The Church, founded by Jesus Christ nearly 2,000 years ago, is indeed the most diverse organization in the history of the world, and at the same time, the most cohesive and tightly knit together. When Jesus sent his disciples out into the world to share the Good News of his death and resurrection, he sent them to peoples and lands without regard for the race, ethnicity, class, or gender of their audience. As the Church became established and grew, it soon encompassed a vast array of people who, until their commitment to Christ, would have believed that they had little in common.
While it is true that the people who comprise the Church have not themselves always been immune to the temptation to sin by treating fellow believers as "other", the spiritual bond of union with Christ that binds the Church together is stronger than any other familial bond, let alone the various other bonds that people enter into willingly. Those who are indeed part of the universal body of Christ, who have been washed clean by the blood of the lamb, share one characteristic that transcends human frailty and the human propensity to squabble or divide: Each and every Christian is a sinner saved by grace through faith in Jesus Christ. Unity on that basis cannot be destroyed by the failures of the people who have been called by God out of the darkness and into the light, for it is maintained not by our power, but by the power of God.

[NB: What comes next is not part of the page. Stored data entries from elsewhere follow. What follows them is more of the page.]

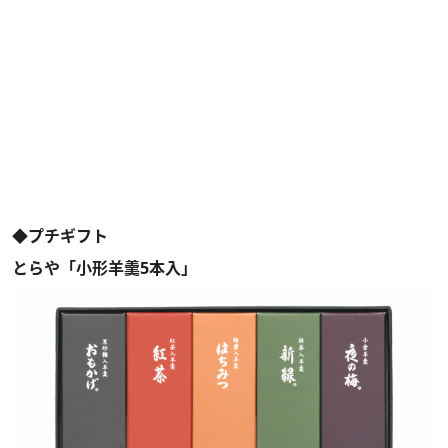
◆プチギフト
とらや「小形羊羹5本入」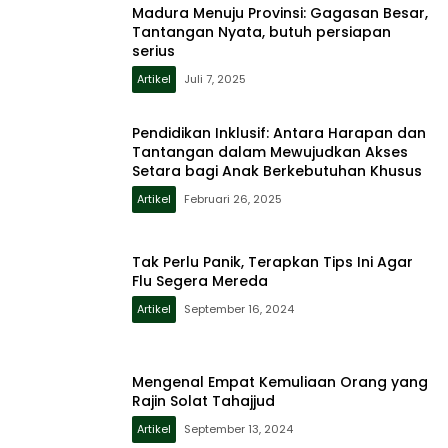
Madura Menuju Provinsi: Gagasan Besar,
Tantangan Nyata, butuh persiapan
serius
Artikel
Juli 7, 2025
Pendidikan Inklusif: Antara Harapan dan
Tantangan dalam Mewujudkan Akses
Setara bagi Anak Berkebutuhan Khusus
Artikel
Februari 26, 2025
Tak Perlu Panik, Terapkan Tips Ini Agar
Flu Segera Mereda
Artikel
September 16, 2024
Mengenal Empat Kemuliaan Orang yang
Rajin Solat Tahajjud
Artikel
September 13, 2024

Perhaps the vast majority of your experience with church has involved people who look, speak, and think as you do. Perhaps you've been lulled into thinking that the Church (universal) is a mirror image of the local church to which you belong. If that is the case, you're not seeing the whole picture. The Church, universal, is incredibly diverse in virtually every category, much of it very different, perhaps uncomfortably so, on the outside, from what you may have experienced. And yet, at the same time, that universal Church is bound together by one singular and all-encompassing commonality: Jesus Christ is Savior and Lord of each and every one of his adopted brothers and sisters.